REQUIRED WORK: Each image should be skipped while the records are restated word for word.

......

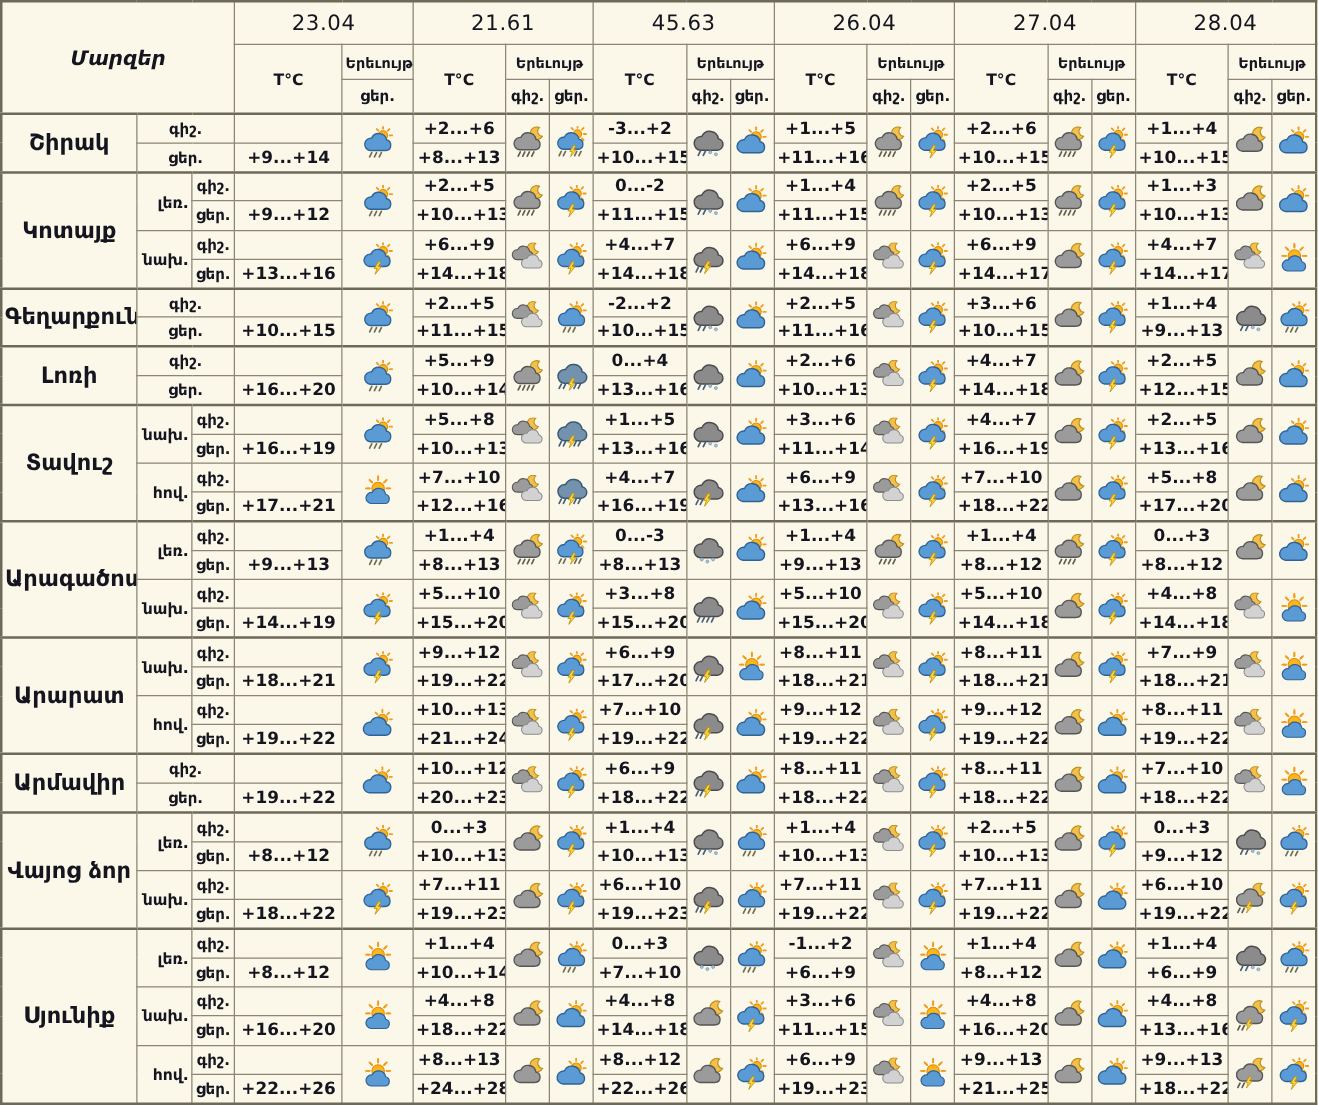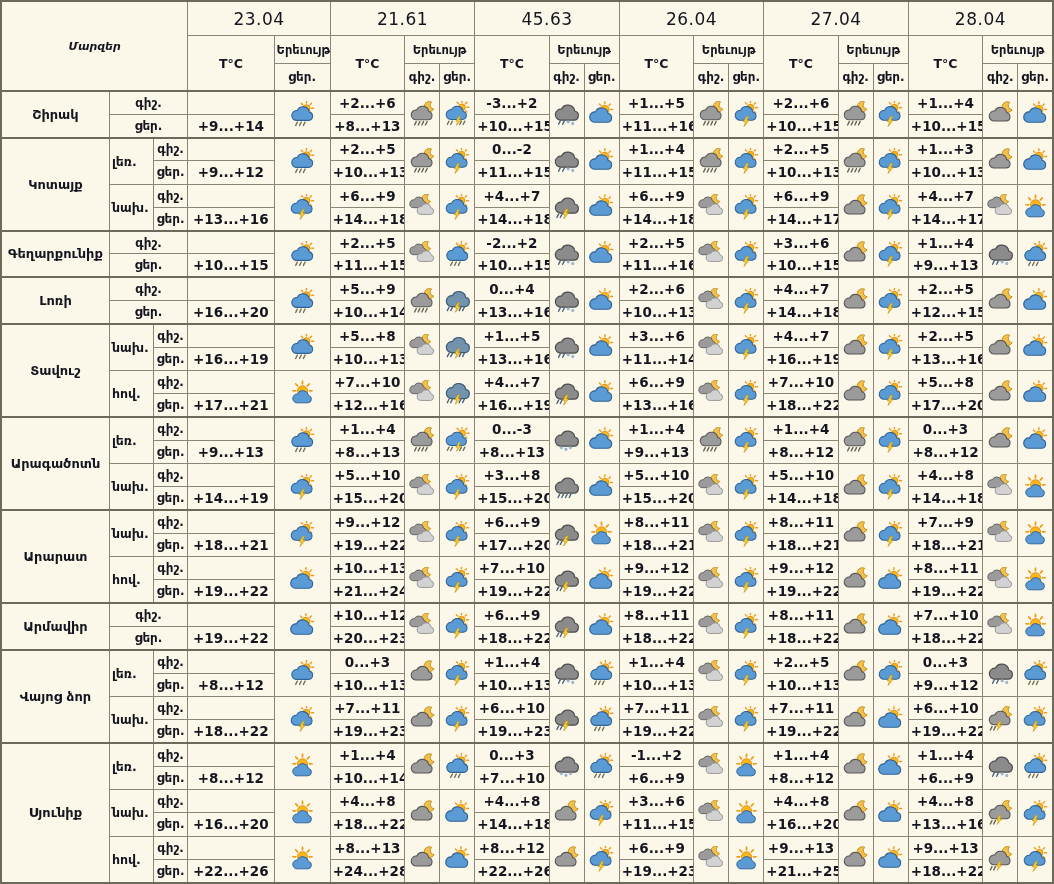--- a/index.html
+++ b/index.html
@@ -9,7 +9,7 @@
         border:2px solid #6e6a5a;}
   td,th{border:1px solid #8a8574;padding:0 2px;overflow:hidden;}
   thead th{font-weight:normal;}
-  th.title{font-size:11px;font-style:italic;font-weight:bold;}
+  th.title{font-size:16px;font-style:italic;font-weight:bold;}
   th.date{font-size:17px;letter-spacing:.5px;height:33px;}
   th.tc{font-size:12.5px;font-weight:600;text-align:center;}
   th.phen{font-size:11.5px;height:27px;font-weight:600;}

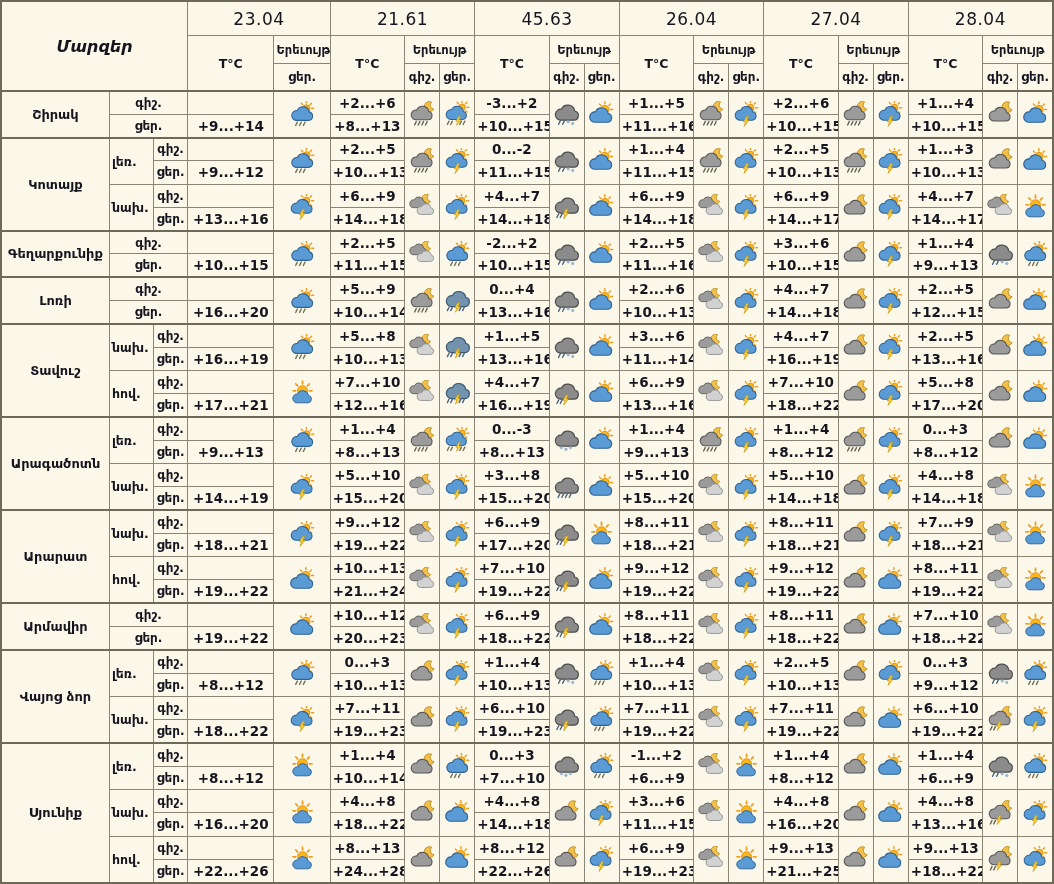--- a/index.html
+++ b/index.html
@@ -14,7 +14,7 @@
   th.tc{font-size:12.5px;font-weight:600;text-align:center;}
   th.phen{font-size:11.5px;height:27px;font-weight:600;}
   th.dn{font-size:12px;height:26px;font-weight:600;}
-  td.region{font-size:13px;font-weight:bold;text-align:center;}
+  td.region{font-size:18px;font-weight:bold;text-align:center;}
   td.zone{font-size:12.5px;font-weight:bold;text-align:left;}
   td.dnlab{font-size:12px;font-weight:600;text-align:center;}
   td.t{font-size:13.5px;font-weight:bold;text-align:center;white-space:nowrap;}

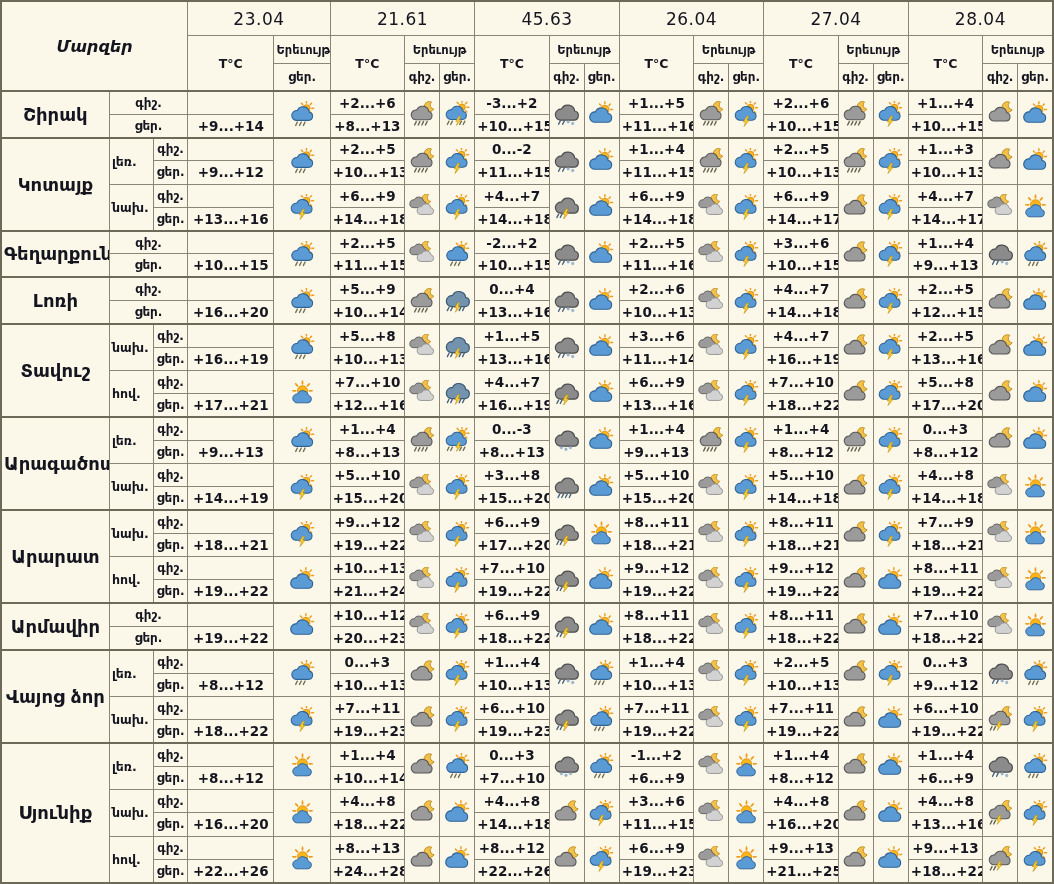--- a/index.html
+++ b/index.html
@@ -15,7 +15,7 @@
   th.phen{font-size:11.5px;height:27px;font-weight:600;}
   th.dn{font-size:12px;height:26px;font-weight:600;}
   td.region{font-size:18px;font-weight:bold;text-align:center;}
-  td.zone{font-size:12.5px;font-weight:bold;text-align:left;}
+  td.zone{font-size:12.5px;font-weight:bold;text-align:right;}
   td.dnlab{font-size:12px;font-weight:600;text-align:center;}
   td.t{font-size:13.5px;font-weight:bold;text-align:center;white-space:nowrap;}
   td.t.night{color:#15151f;}

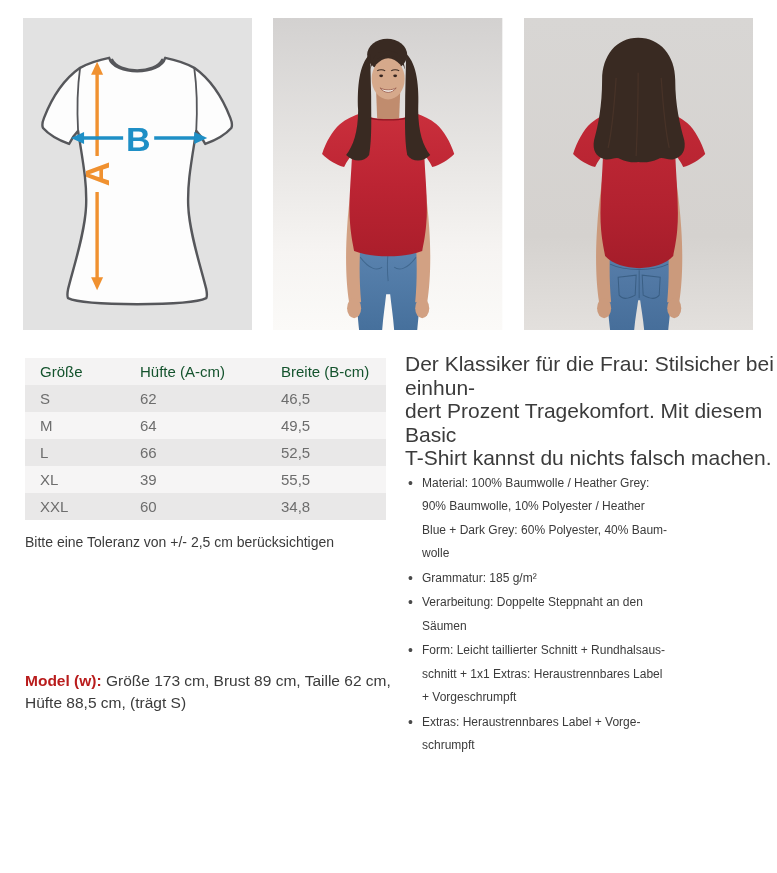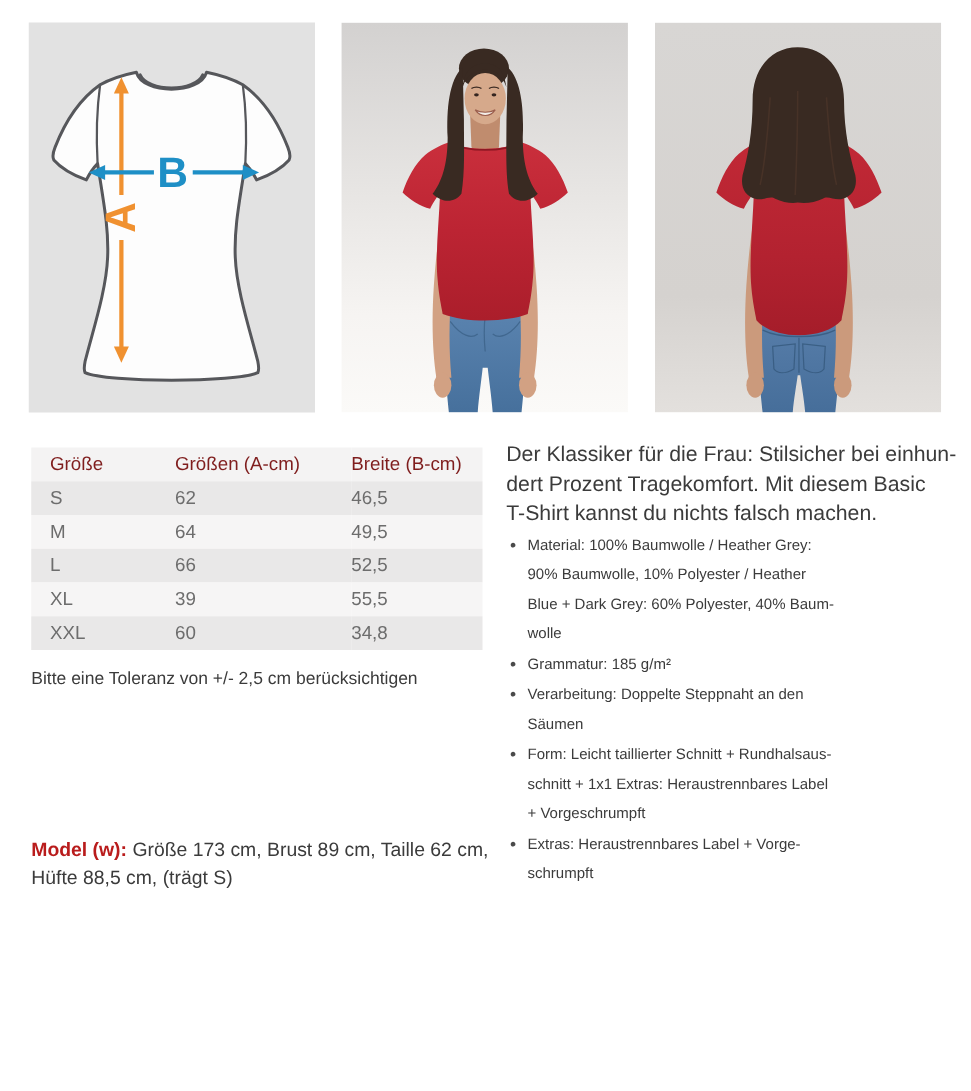--- a/index.html
+++ b/index.html
@@ -18,7 +18,7 @@
   .right-col{width:372px;flex:none;}
 
   table.size-table{border-collapse:collapse;width:361px;margin-top:6px;font-size:15px;table-layout:fixed;}
-  table.size-table th{background:#f4f3f3;color:#7f1d1d;font-weight:400;text-align:left;height:27px;padding:0;}
+  table.size-table th{background:#f4f3f3;color:#14532d;font-weight:400;text-align:left;height:27px;padding:0;}
   table.size-table td{color:#6d6d6d;height:27px;padding:0;}
   table.size-table th:first-child, table.size-table td:first-child{padding-left:15px;width:100px;}
   table.size-table th:nth-child(2), table.size-table td:nth-child(2){width:141px;}

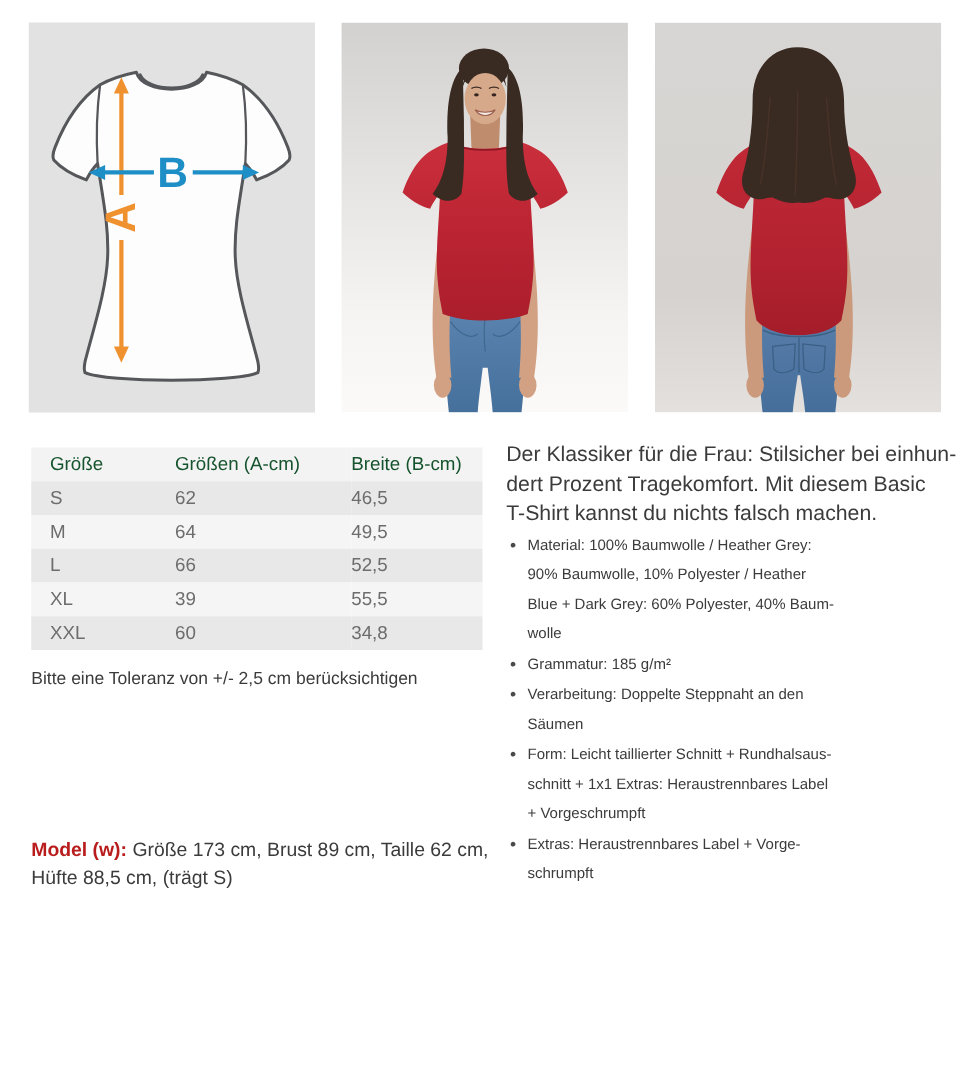--- a/index.html
+++ b/index.html
@@ -190,7 +190,7 @@
         <thead>
           <tr>
             <th>Größe</th>
-            <th>Größen (A-cm)</th>
+            <th>Hüfte (A-cm)</th>
             <th>Breite (B-cm)</th>
           </tr>
         </thead>

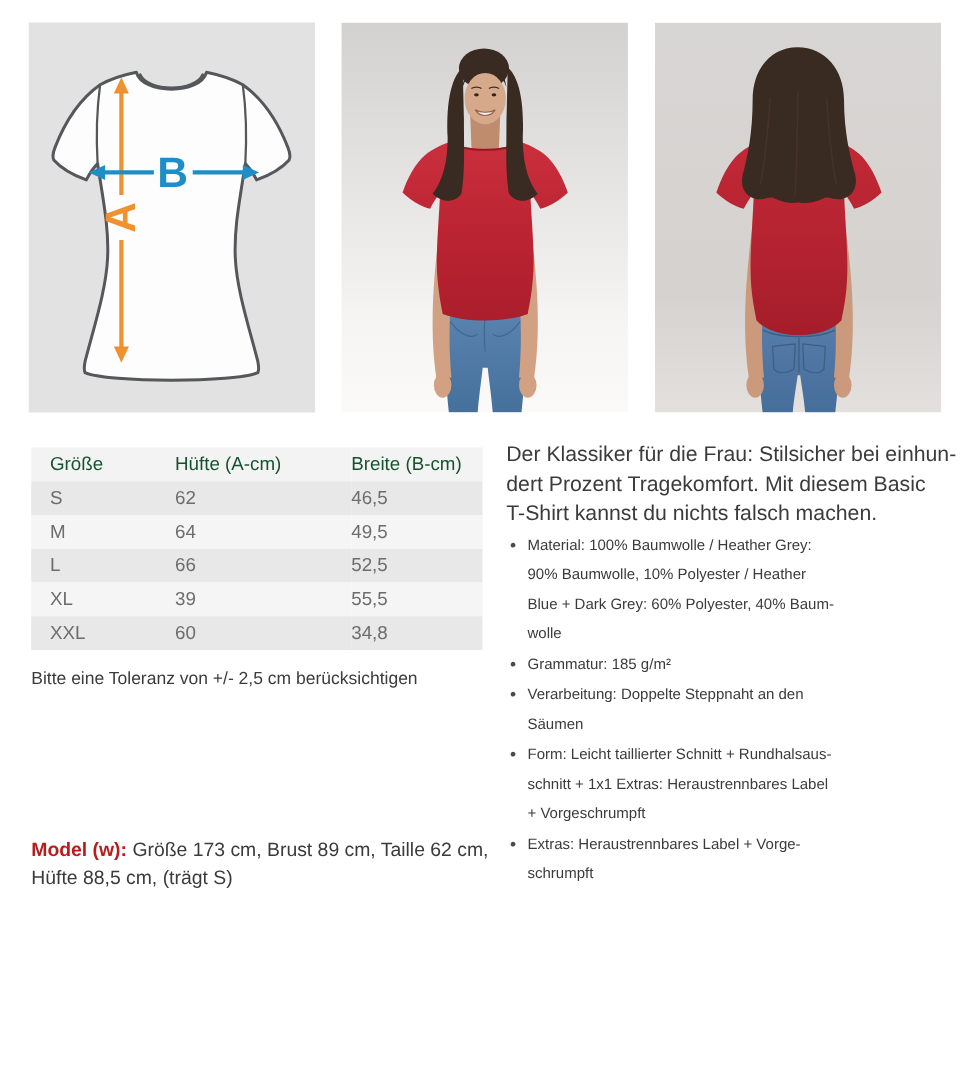--- a/index.html
+++ b/index.html
@@ -29,7 +29,7 @@
   .model-info{margin:117px 0 0;font-size:15.5px;line-height:22px;width:372px;}
   .model-info b{font-weight:700;color:#b91c1c;}
 
-  .intro{margin:0;font-size:17px;line-height:23.5px;white-space:pre-line;}
+  .intro{margin:0;font-size:21px;line-height:23.5px;white-space:pre-line;}
   ul.bullets{list-style:none;margin:2px 0 0;padding:0;font-size:12px;line-height:23.5px;}
   ul.bullets li{position:relative;padding-left:17px;white-space:pre-line;margin:0 0 1px;}
   ul.bullets li::before{content:"\2022";position:absolute;left:3px;top:0;color:#4a4a4a;font-size:14px;}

......

WRITTEN ANSWER:
--- a/index.html
+++ b/index.html
@@ -9,7 +9,7 @@
         border:2px solid #6e6a5a;}
   td,th{border:1px solid #8a8574;padding:0 2px;overflow:hidden;}
   thead th{font-weight:normal;}
-  th.title{font-size:11px;font-style:italic;font-weight:bold;}
+  th.title{font-size:16px;font-style:italic;font-weight:bold;}
   th.date{font-size:17px;letter-spacing:.5px;height:33px;}
   th.tc{font-size:12.5px;font-weight:600;text-align:center;}
   th.phen{font-size:11.5px;height:27px;font-weight:600;}

--- a/index.html
+++ b/index.html
@@ -14,7 +14,7 @@
   th.tc{font-size:12.5px;font-weight:600;text-align:center;}
   th.phen{font-size:11.5px;height:27px;font-weight:600;}
   th.dn{font-size:12px;height:26px;font-weight:600;}
-  td.region{font-size:13px;font-weight:bold;text-align:center;}
+  td.region{font-size:18px;font-weight:bold;text-align:center;}
   td.zone{font-size:12.5px;font-weight:bold;text-align:left;}
   td.dnlab{font-size:12px;font-weight:600;text-align:center;}
   td.t{font-size:13.5px;font-weight:bold;text-align:center;white-space:nowrap;}

--- a/index.html
+++ b/index.html
@@ -15,7 +15,7 @@
   th.phen{font-size:11.5px;height:27px;font-weight:600;}
   th.dn{font-size:12px;height:26px;font-weight:600;}
   td.region{font-size:18px;font-weight:bold;text-align:center;}
-  td.zone{font-size:12.5px;font-weight:bold;text-align:left;}
+  td.zone{font-size:12.5px;font-weight:bold;text-align:right;}
   td.dnlab{font-size:12px;font-weight:600;text-align:center;}
   td.t{font-size:13.5px;font-weight:bold;text-align:center;white-space:nowrap;}
   td.t.night{color:#15151f;}

--- a/index.html
+++ b/index.html
@@ -18,7 +18,7 @@
   .right-col{width:372px;flex:none;}
 
   table.size-table{border-collapse:collapse;width:361px;margin-top:6px;font-size:15px;table-layout:fixed;}
-  table.size-table th{background:#f4f3f3;color:#7f1d1d;font-weight:400;text-align:left;height:27px;padding:0;}
+  table.size-table th{background:#f4f3f3;color:#14532d;font-weight:400;text-align:left;height:27px;padding:0;}
   table.size-table td{color:#6d6d6d;height:27px;padding:0;}
   table.size-table th:first-child, table.size-table td:first-child{padding-left:15px;width:100px;}
   table.size-table th:nth-child(2), table.size-table td:nth-child(2){width:141px;}

--- a/index.html
+++ b/index.html
@@ -190,7 +190,7 @@
         <thead>
           <tr>
             <th>Größe</th>
-            <th>Größen (A-cm)</th>
+            <th>Hüfte (A-cm)</th>
             <th>Breite (B-cm)</th>
           </tr>
         </thead>

--- a/index.html
+++ b/index.html
@@ -29,7 +29,7 @@
   .model-info{margin:117px 0 0;font-size:15.5px;line-height:22px;width:372px;}
   .model-info b{font-weight:700;color:#b91c1c;}
 
-  .intro{margin:0;font-size:17px;line-height:23.5px;white-space:pre-line;}
+  .intro{margin:0;font-size:21px;line-height:23.5px;white-space:pre-line;}
   ul.bullets{list-style:none;margin:2px 0 0;padding:0;font-size:12px;line-height:23.5px;}
   ul.bullets li{position:relative;padding-left:17px;white-space:pre-line;margin:0 0 1px;}
   ul.bullets li::before{content:"\2022";position:absolute;left:3px;top:0;color:#4a4a4a;font-size:14px;}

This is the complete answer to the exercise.